MARY HALVORSON’s ABOUT GHOSTS entfaltet ein vielstimmiges Klanggemälde zwischen vibrierender Ensemblekraft, geisterhaftem Flirren und jazziger Farbpoesie.
Geister können viele Formen annehmen. Manche klingen wie metallisch vibrierende Erinnerungen, andere wie ein schräg gezupftes Gitarrenintervall, das sich weigert, in Harmonie zu fallen. In Mary Halvorson’s neuem Album „About Ghosts“ – aufgenommen im New Yorker Sear Sound Studio und produziert von John Dieterich – spukt es von solchen Klanggestalten. Die Gitarristin und Komponistin, bekannt für ihre genreverschiebenden Werke zwischen Free Jazz und Kammermusik, hat ihr Amaryllis-Ensemble um zwei expressive Stimmen erweitert: Immanuel Wilkins am Altsaxophon und Brian Settles am Tenor. Und so klingt das Album, als hätte jemand ein Kaleidoskop geschüttelt – und dabei Erinnerungen, Farben und Fragment-Melodien durcheinandergewirbelt.
„Full of Neon“ eröffnet das Album mit vibrierendem Drive: Blech, Schlagzeug, Bass und Patricia Brennan am Vibraphon werfen sich funkelnde Signale zu, während Halvorson sich klanglich einmischt – nie dominant, immer formend. In „Carved From“ übernimmt ihre Gitarre kurz das Steuer und versetzt das Stück in einen tranceartigen Zustand, als würde man durch eine alte Fotografie gleiten, deren Farben verlaufen. Besonders eindrücklich: das kurze „Polyhedral“, eine fast skizzenhafte Meditation über Form und Bewegung, die sich wie ein gezeichneter Lichtreflex anfühlt – so wie das Cover selbst. Und dann: „About Ghosts“, der Titelsong. Hier scheint alles kurz still zu stehen.
Halvorson’s Gitarrenlinien gleiten über zarte Vibraphonflächen, während das Ensemble wie ein leiser Chor im Hintergrund summt.

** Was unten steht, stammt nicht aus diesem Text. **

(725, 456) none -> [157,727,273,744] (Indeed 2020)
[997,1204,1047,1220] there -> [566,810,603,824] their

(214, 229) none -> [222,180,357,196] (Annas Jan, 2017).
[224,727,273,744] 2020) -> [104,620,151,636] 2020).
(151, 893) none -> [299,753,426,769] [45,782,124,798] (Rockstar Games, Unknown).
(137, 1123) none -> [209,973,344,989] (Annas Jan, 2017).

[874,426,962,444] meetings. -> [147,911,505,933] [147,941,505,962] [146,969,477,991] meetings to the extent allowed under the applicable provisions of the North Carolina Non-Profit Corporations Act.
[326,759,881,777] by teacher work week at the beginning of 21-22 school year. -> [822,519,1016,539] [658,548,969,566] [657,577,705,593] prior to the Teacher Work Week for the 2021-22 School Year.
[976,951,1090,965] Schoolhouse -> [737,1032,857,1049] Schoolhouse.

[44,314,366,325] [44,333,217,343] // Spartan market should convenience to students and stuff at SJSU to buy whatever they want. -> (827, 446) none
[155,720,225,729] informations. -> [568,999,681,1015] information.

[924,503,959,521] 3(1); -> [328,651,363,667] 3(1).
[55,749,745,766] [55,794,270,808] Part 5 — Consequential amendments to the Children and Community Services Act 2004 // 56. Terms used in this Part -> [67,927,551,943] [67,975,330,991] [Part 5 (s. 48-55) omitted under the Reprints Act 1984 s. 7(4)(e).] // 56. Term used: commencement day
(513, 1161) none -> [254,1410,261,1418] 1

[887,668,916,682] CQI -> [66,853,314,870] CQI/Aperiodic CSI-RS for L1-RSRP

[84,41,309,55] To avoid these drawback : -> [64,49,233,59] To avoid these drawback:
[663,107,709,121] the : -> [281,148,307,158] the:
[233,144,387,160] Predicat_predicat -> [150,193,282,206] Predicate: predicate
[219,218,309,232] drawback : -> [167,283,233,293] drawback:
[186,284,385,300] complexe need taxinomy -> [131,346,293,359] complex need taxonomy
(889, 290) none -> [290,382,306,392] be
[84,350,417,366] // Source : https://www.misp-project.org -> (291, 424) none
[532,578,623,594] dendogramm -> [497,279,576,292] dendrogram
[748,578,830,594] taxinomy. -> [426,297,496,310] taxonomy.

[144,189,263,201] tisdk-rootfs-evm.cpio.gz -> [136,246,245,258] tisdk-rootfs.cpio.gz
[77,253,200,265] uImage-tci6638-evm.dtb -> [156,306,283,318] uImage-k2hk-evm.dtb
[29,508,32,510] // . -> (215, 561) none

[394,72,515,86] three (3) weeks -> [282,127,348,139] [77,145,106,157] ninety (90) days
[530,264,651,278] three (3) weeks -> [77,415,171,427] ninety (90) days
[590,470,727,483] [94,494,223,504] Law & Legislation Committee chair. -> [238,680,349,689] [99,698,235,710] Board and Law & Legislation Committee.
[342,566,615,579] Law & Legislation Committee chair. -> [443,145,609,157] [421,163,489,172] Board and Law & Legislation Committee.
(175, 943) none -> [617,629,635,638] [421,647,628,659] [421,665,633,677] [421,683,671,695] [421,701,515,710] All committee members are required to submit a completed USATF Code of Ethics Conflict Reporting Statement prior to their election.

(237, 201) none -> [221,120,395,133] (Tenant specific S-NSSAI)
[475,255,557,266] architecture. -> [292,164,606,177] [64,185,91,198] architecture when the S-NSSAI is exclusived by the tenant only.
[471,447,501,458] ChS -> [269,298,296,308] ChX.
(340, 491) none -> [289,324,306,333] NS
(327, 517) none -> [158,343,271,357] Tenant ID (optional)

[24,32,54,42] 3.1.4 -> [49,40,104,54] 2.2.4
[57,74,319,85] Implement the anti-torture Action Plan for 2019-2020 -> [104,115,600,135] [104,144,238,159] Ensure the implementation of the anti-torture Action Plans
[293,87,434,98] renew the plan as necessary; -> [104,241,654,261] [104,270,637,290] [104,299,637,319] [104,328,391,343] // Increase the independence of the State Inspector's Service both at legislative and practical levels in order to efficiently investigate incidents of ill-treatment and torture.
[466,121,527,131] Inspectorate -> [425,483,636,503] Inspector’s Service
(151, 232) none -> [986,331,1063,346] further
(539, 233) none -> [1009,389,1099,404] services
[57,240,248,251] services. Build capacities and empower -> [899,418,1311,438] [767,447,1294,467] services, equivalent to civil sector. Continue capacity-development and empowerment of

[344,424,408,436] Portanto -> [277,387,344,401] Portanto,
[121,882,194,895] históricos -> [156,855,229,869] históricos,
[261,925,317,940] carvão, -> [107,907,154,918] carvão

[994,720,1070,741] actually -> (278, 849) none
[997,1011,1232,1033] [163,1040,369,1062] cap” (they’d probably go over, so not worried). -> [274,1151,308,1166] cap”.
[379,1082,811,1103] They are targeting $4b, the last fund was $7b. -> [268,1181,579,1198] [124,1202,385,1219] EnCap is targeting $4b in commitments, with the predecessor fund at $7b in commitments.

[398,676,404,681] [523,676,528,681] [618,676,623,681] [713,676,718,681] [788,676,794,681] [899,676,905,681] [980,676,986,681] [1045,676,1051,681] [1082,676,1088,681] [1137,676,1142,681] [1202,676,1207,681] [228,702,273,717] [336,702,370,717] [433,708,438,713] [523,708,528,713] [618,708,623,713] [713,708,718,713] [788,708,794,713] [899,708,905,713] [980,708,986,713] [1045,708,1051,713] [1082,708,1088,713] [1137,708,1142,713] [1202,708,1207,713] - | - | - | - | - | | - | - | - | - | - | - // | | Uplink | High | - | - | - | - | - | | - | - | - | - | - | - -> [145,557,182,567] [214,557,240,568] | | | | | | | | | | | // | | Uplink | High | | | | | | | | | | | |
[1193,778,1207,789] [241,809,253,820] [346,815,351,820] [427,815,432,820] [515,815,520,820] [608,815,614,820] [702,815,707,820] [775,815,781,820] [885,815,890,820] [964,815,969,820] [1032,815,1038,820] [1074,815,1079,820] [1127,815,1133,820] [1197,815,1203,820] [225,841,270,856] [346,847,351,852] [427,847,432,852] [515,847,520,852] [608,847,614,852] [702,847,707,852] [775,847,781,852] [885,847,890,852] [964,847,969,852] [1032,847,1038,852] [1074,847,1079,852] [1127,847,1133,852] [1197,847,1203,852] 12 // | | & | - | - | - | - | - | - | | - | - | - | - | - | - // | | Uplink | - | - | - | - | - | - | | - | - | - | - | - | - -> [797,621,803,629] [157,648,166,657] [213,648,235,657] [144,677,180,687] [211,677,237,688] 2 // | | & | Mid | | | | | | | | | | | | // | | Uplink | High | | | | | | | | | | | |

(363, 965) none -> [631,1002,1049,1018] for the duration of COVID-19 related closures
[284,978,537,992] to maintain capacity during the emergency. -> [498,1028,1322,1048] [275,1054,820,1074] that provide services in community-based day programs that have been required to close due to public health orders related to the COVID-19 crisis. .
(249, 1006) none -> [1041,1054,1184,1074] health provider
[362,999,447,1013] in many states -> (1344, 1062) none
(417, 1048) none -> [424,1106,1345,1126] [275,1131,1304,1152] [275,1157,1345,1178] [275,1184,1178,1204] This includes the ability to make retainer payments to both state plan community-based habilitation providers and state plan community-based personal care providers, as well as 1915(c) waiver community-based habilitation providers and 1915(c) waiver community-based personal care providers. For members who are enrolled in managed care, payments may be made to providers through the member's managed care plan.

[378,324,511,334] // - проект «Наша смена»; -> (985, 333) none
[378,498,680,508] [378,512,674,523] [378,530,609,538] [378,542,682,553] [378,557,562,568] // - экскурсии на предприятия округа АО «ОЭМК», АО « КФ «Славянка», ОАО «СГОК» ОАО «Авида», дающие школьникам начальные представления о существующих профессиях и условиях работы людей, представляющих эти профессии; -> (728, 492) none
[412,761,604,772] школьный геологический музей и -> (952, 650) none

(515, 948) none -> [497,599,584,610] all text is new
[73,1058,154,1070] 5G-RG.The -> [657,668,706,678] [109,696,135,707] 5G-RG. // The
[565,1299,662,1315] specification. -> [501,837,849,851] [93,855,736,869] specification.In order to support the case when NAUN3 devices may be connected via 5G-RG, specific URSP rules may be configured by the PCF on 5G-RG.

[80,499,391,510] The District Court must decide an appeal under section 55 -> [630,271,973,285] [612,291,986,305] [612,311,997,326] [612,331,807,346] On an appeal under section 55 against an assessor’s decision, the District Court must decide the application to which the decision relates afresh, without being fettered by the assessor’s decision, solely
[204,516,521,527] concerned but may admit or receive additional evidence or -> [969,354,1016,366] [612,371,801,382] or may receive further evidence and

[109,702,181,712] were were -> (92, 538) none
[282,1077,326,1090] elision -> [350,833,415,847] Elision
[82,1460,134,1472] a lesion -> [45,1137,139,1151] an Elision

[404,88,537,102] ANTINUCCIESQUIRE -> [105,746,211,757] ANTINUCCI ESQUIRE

Es ist, als höre man den Nachhall nicht gespielter Noten. Die Farben auf dem Cover – fließendes Violett, irisierendes Türkis, aufleuchtendes Kupfer – spiegeln sich in der Musik, die nicht greifbar ist, aber berührt. Es sind klanggewordene Schemen, Erinnerungsspuren, musikalische Zwischenwelten. Mit „About Ghosts“ hat Mary Halvorson ein Album geschaffen, das weniger Fragen beantwortet als stellt. Es lädt zum Verweilen ein – zwischen den Noten, in der Schwebe, im Unerklärlichen. Und vielleicht sind das die schönsten Geister: die, die sich nicht bannen lassen.